Core components of Hadoop
Here we are going to understand the core components of the Hadoop Distributed File system, HDFS. The two main components of HDFS are the Name node and the Data node. HDFS basically follows the master-slave architecture where the Name Node is the master node and the Data node is the slave node.
Here are some of the important functions of the Name Node:
- It manages the blocks that are present on the data node.
- It manages the file system tree and other meta-data.
- It is responsible for maintaining the namespace image and edits the entire hierarchical file system.
- If there are any changes made to the file system namespace or its properties, the changes will be recorded by the Name node. All the changes that are made will be logged.

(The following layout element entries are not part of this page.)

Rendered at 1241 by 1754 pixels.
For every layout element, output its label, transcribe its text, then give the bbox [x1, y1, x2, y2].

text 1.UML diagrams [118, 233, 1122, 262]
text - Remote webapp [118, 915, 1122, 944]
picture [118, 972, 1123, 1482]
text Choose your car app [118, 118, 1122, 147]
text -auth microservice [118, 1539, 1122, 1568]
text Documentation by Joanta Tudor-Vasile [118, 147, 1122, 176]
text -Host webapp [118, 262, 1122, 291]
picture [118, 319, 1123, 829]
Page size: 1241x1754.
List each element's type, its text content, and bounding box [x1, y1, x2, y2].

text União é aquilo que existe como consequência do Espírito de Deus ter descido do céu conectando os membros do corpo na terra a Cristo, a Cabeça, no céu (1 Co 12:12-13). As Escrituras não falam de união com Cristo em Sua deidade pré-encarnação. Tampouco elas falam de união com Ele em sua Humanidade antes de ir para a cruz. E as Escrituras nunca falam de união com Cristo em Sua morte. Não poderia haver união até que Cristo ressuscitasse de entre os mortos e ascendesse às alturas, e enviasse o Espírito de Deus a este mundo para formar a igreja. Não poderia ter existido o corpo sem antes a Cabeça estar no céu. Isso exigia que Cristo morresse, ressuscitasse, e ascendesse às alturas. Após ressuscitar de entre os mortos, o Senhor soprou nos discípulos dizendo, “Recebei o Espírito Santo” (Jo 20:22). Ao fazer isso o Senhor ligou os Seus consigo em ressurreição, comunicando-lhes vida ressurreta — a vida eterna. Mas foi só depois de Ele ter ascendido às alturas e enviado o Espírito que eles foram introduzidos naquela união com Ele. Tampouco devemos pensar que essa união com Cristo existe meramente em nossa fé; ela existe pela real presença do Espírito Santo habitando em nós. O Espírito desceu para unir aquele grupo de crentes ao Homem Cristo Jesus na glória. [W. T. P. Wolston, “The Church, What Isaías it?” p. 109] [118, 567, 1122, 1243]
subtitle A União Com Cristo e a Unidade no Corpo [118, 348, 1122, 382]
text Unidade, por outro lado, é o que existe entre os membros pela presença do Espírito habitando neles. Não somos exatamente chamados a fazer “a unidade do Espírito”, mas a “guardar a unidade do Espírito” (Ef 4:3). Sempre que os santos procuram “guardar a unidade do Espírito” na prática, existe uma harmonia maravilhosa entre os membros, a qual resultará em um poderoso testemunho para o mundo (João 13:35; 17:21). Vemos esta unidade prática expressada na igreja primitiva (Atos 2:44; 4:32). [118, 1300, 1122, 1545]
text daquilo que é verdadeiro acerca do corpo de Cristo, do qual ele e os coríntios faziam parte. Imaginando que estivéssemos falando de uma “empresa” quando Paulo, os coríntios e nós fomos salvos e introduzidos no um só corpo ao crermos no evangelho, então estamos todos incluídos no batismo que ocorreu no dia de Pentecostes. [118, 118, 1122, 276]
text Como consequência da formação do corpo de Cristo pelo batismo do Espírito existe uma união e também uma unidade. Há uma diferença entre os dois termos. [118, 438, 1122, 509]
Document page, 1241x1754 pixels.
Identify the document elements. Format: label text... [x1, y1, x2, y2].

- And finally the Name node maps the file block to the data node. The mapping is done as the block to location, block to the file.
Here are some of the things that the data node daemon at the slave node does:
- They are basically the workhorses that are supposed to actually serve our read/write requests and actually handle the storage; because the disks are on those machines. So, the slaves are deployed on each machine and provide the actual storage.
- Additionally they are responsible for serving read/write requests for the clients as well. So when we want to read a file or write a file they are the actual machines that are processing those requests and they are the ones that are storing the data.
- So, they store and retrieve blocks when they are asked to.
- And they also have to report back to the Name Node periodically with the list of blocks they have. So they have to be continuously communicating with the Name Node via the heartbeat mechanism and the information being communicated is about the list of data blocks that are available in their disks.